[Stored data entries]
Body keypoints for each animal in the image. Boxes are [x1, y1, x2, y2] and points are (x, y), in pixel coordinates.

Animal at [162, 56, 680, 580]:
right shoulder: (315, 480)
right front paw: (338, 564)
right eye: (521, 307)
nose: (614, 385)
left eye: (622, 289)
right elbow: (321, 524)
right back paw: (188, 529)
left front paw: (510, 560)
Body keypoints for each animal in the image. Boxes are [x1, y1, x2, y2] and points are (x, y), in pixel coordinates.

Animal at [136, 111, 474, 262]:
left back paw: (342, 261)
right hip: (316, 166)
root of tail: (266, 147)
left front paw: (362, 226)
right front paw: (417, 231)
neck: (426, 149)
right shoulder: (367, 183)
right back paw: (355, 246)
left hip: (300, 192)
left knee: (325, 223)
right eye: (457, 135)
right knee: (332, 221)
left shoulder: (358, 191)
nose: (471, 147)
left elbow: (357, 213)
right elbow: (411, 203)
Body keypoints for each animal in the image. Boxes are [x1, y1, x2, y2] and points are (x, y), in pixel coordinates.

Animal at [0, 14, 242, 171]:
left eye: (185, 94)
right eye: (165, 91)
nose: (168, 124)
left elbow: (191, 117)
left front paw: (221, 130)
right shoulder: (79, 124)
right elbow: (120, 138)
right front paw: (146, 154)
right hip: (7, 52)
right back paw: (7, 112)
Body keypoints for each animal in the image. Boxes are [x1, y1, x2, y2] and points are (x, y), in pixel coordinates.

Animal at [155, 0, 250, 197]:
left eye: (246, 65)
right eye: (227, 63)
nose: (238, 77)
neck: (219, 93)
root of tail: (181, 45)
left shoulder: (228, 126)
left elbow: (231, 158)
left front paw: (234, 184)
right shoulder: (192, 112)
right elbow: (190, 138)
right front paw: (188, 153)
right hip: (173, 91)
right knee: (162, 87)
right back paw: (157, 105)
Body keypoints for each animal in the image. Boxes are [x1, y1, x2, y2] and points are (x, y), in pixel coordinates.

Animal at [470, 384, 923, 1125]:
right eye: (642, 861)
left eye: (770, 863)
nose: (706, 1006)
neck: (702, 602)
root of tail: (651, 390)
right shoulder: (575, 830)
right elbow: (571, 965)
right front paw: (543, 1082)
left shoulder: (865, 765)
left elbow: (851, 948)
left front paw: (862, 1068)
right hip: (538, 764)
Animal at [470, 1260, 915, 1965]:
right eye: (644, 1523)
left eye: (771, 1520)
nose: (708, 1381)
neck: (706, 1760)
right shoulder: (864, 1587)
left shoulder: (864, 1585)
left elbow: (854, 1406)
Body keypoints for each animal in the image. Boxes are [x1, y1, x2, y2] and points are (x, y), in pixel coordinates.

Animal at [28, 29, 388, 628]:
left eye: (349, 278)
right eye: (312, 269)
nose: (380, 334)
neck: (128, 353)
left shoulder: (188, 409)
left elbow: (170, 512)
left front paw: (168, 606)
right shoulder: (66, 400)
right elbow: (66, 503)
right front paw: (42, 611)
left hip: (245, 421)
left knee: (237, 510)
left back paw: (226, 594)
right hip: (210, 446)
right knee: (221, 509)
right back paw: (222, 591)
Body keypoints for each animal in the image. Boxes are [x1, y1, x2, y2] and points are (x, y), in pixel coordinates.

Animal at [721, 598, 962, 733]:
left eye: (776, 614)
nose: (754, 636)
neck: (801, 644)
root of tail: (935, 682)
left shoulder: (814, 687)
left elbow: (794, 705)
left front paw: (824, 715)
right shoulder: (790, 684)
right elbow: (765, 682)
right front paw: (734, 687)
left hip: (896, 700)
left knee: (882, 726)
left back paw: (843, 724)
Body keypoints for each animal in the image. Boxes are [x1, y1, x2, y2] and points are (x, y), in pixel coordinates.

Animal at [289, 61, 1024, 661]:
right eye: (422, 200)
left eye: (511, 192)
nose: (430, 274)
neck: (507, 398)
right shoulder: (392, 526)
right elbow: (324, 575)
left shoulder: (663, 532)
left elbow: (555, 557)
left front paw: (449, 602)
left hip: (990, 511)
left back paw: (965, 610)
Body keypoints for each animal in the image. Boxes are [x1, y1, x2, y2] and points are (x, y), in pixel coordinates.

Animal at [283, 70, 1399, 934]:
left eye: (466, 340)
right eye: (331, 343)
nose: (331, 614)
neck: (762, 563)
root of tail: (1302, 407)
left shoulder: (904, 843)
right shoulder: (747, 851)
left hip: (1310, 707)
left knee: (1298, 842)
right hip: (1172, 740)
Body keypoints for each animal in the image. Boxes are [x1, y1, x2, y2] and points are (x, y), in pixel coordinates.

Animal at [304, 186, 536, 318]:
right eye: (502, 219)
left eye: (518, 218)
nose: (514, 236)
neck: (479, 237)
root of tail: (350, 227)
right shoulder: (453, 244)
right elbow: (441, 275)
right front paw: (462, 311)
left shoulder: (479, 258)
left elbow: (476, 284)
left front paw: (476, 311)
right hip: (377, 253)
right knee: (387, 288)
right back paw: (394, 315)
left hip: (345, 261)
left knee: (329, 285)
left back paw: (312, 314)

**WORK REQUIRED**: Write out each entry again, character for character.

**REPLY**:
Body keypoints for each animal in the image. Boxes are [x1, y1, x2, y2] and points are (x, y), in pixel coordinates.

Animal at [162, 56, 680, 580]:
right shoulder: (315, 480)
right front paw: (338, 564)
right eye: (521, 307)
nose: (614, 385)
left eye: (622, 289)
right elbow: (321, 524)
right back paw: (188, 529)
left front paw: (510, 560)
Body keypoints for each animal in the image. Boxes are [x1, y1, x2, y2] and points are (x, y), in pixel coordinates.

Animal at [136, 111, 474, 262]:
left back paw: (342, 261)
right hip: (316, 166)
root of tail: (266, 147)
left front paw: (362, 226)
right front paw: (417, 231)
neck: (426, 149)
right shoulder: (367, 183)
right back paw: (355, 246)
left hip: (300, 192)
left knee: (325, 223)
right eye: (457, 135)
right knee: (332, 221)
left shoulder: (358, 191)
nose: (471, 147)
left elbow: (357, 213)
right elbow: (411, 203)
Body keypoints for each animal in the image. Boxes are [x1, y1, x2, y2] and points are (x, y), in pixel coordinates.

Animal at [0, 14, 242, 171]:
left eye: (185, 94)
right eye: (165, 91)
nose: (168, 124)
left elbow: (191, 117)
left front paw: (221, 130)
right shoulder: (79, 124)
right elbow: (120, 138)
right front paw: (146, 154)
right hip: (7, 52)
right back paw: (7, 112)
Body keypoints for each animal in the image. Boxes are [x1, y1, x2, y2] and points are (x, y), in pixel coordinates.

Animal at [155, 0, 250, 197]:
left eye: (246, 65)
right eye: (227, 63)
nose: (238, 77)
neck: (219, 93)
root of tail: (181, 45)
left shoulder: (228, 126)
left elbow: (231, 158)
left front paw: (234, 184)
right shoulder: (192, 112)
right elbow: (190, 138)
right front paw: (188, 153)
right hip: (173, 91)
right knee: (162, 87)
right back paw: (157, 105)
Body keypoints for each animal in the image. Boxes are [x1, y1, x2, y2] and points are (x, y), in pixel coordinates.

Animal at [470, 384, 923, 1125]:
right eye: (642, 861)
left eye: (770, 863)
nose: (706, 1006)
neck: (702, 602)
root of tail: (651, 390)
right shoulder: (575, 830)
right elbow: (571, 965)
right front paw: (543, 1082)
left shoulder: (865, 765)
left elbow: (851, 948)
left front paw: (862, 1068)
right hip: (538, 764)
Animal at [470, 1260, 915, 1965]:
right eye: (644, 1523)
left eye: (771, 1520)
nose: (708, 1381)
neck: (706, 1760)
right shoulder: (864, 1587)
left shoulder: (864, 1585)
left elbow: (854, 1406)
Body keypoints for each animal in the image. Boxes are [x1, y1, x2, y2] and points are (x, y), in pixel coordinates.

Animal at [28, 29, 388, 628]:
left eye: (349, 278)
right eye: (312, 269)
nose: (380, 334)
neck: (128, 353)
left shoulder: (188, 409)
left elbow: (170, 512)
left front paw: (168, 606)
right shoulder: (66, 400)
right elbow: (66, 503)
right front paw: (42, 611)
left hip: (245, 421)
left knee: (237, 510)
left back paw: (226, 594)
right hip: (210, 446)
right knee: (221, 509)
right back paw: (222, 591)
Body keypoints for each animal in the image. Boxes are [x1, y1, x2, y2] and points are (x, y), in pixel coordinates.

Animal at [721, 598, 962, 733]:
left eye: (776, 614)
nose: (754, 636)
neck: (801, 644)
root of tail: (935, 682)
left shoulder: (814, 687)
left elbow: (794, 705)
left front paw: (824, 715)
right shoulder: (790, 684)
right elbow: (765, 682)
right front paw: (734, 687)
left hip: (896, 700)
left knee: (882, 726)
left back paw: (843, 724)
Body keypoints for each animal in the image. Boxes are [x1, y1, x2, y2] and points are (x, y), in pixel coordinates.

Animal at [289, 61, 1024, 661]:
right eye: (422, 200)
left eye: (511, 192)
nose: (430, 274)
neck: (507, 398)
right shoulder: (392, 526)
right elbow: (324, 575)
left shoulder: (663, 532)
left elbow: (555, 557)
left front paw: (449, 602)
left hip: (990, 511)
left back paw: (965, 610)
Body keypoints for each animal in the image. Boxes are [x1, y1, x2, y2] and points are (x, y), in pixel coordinates.

Animal at [283, 70, 1399, 934]:
left eye: (466, 340)
right eye: (331, 343)
nose: (331, 614)
neck: (762, 563)
root of tail: (1302, 407)
left shoulder: (904, 843)
right shoulder: (747, 851)
left hip: (1310, 707)
left knee: (1298, 842)
right hip: (1172, 740)
Body keypoints for each animal in the image. Boxes are [x1, y1, x2, y2] and points are (x, y), in pixel coordinates.

Animal at [304, 186, 536, 318]:
right eye: (502, 219)
left eye: (518, 218)
nose: (514, 236)
neck: (479, 237)
root of tail: (350, 227)
right shoulder: (453, 244)
right elbow: (441, 275)
right front paw: (462, 311)
left shoulder: (479, 258)
left elbow: (476, 284)
left front paw: (476, 311)
right hip: (377, 253)
right knee: (387, 288)
right back paw: (394, 315)
left hip: (345, 261)
left knee: (329, 285)
left back paw: (312, 314)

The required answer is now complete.